In the last part of his message, Prince brought up Megan’s late mother and former manager, Holly Thomas, who passed away from a brain tumor, which Megan confirmed on Instagram in March of 2019.
“I give credit to where credit is due,” he stated. “Megan along with her mother, who evidently could read (God rest her soul), negotiated a good deal.”
“The homie Carl was an angel in Megan’s eyes when he was spending hundreds of thousands investing in her career,” added Prince. “Now that he’s helped her become a successful artist she stopped paying him his percentage and views him as the devil.”
Megan responded with, “FACTS ARE FACTS AND THE FACTS ARE PUBLIC ‼️ I’m extremely pleased that 1501 and Carl Crawford were denied the request to dissolve the Court order and try to stop my music from being released. I will proceed with the release of “SUGA,” Megan began.

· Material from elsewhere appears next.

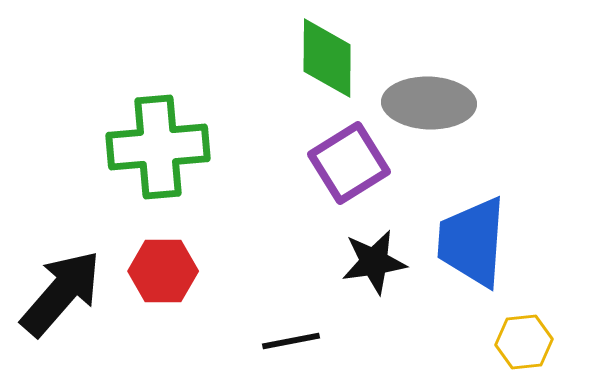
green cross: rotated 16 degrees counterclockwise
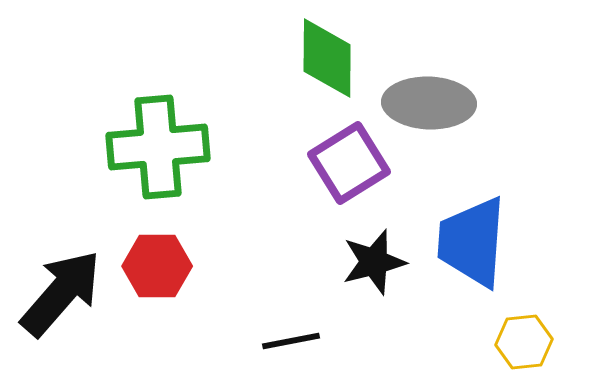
black star: rotated 6 degrees counterclockwise
red hexagon: moved 6 px left, 5 px up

“I will stand up for myself and won’t allow two men to bully me, I am NO ONES PROPERTY,” she added. “Y’all are choosing to highlight the issue of music splits…talk about everything else. This has nothing to do with anyone else including JAY-Z, stop deflecting and trying to make this a publicity stunt.”
Earlier this week, a judge granted Megan a restraining order so she could release her new EP “Suga” on Friday. Crawford then filed a motion to try and eliminate that order, but a judge turned his motion down.